A Polícia Civil de Santa Catarina reclassificou um adolescente, cuja imagem foi divulgada como suspeito no caso de maus-tratos ao cão Orelha, como testemunha. O jovem não aparece nas imagens do crime e sua família apresentou provas de que ele não estava no local. A investigação descarta, por enquanto, tentativas de afogamento de outro cão e ligação com desafios online.
A Polícia Civil de Santa Catarina informou neste sábado (31) que um dos adolescentes envolvidos no caso dos maus-tratos ao cão Orelha, em Florianópolis, passou a ser tratado como testemunha. Sua imagem havia sido divulgada inicialmente como suspeito, mas ele não aparece nas imagens analisadas pelos investigadores, o que corrobora a versão da família. Parentes entregaram provas à polícia de que o jovem não estava na Praia Brava no momento do crime, ocorrido em 4 de janeiro de 2026, e ele negou participação em depoimento.
Os nomes dos envolvidos não foram divulgados. A polícia ainda precisa colher o depoimento de um dos adolescentes suspeitos. Na quinta-feira (29), os celulares de dois deles foram apreendidos; os jovens estavam em viagem de formatura na Disney, nos Estados Unidos.
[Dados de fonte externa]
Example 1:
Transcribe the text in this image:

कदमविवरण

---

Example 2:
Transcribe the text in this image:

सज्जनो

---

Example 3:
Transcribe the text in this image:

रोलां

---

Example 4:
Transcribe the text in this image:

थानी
O cão Orelha, um animal comunitário da região da Praia Brava, na área norte de Florianópolis, foi atacado a pauladas pelos adolescentes, segundo a investigação. Encontrado ferido por moradores, foi levado a um veterinário, mas eutanasiado devido à gravidade das lesões. O caso foi denunciado à polícia em 16 de janeiro.
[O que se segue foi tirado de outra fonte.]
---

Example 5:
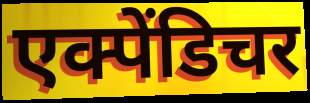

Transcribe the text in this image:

एक्पेंडिचर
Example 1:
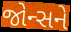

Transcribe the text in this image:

જોન્સને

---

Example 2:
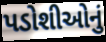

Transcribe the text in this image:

પડોશીઓનું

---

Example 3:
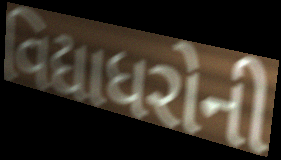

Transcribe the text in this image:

વિદ્યાધરોની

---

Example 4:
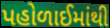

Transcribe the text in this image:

પહોળાઈમાંથી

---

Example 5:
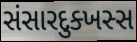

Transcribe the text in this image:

સંસારદુક્ખસ્સ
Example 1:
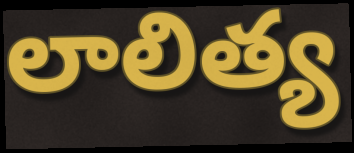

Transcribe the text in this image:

లాలిత్య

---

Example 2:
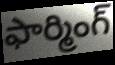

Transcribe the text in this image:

ఫార్మింగ్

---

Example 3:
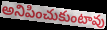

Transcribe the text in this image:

అనిపించుకుంటావు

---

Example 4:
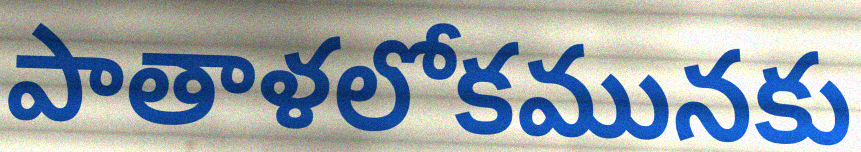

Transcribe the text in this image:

పాతాళలోకమునకు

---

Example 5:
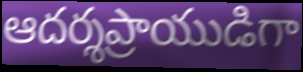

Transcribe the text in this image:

ఆదర్శప్రాయుడిగా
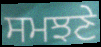
ਸਮਝਣੇ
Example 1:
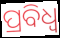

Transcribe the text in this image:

ପ୍ରବିଧ୍ଵ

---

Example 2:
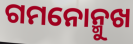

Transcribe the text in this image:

ଗମନୋନ୍ମୁଖ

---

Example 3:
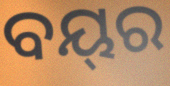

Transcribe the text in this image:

ବୟ୍‌ର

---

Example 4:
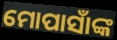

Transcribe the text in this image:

ମୋପାସାଁଙ୍କ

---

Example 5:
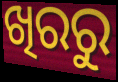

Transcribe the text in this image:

ଖିରରୁ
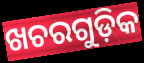
ଖଚରଗୁଡ଼ିକ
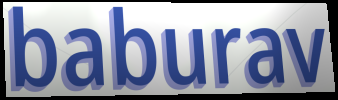
baburav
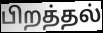
பிறத்தல்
Até o momento, a polícia descarta que os adolescentes tenham tentado afogar outro cão, chamado Caramelo, que sobreviveu e foi adotado. Não há indícios de relação com desafios promovidos para crianças e adolescentes em redes sociais, hipótese levantada em publicações sobre o caso.
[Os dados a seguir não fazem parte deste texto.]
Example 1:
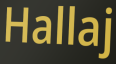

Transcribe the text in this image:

Hallaj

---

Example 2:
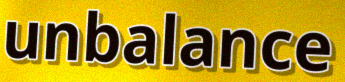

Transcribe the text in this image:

unbalance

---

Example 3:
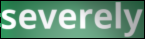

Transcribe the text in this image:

severely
O episódio ganhou repercussão nacional, com mobilizações em redes sociais, protestos e manifestações de artistas, influenciadores e ativistas da causa animal exigindo justiça. Além dos adolescentes, três homens adultos foram indiciados por coação de testemunha: um advogado e dois empresários, familiares dos suspeitos (dois pais e um tio). A reportagem não localizou as defesas dos envolvidos.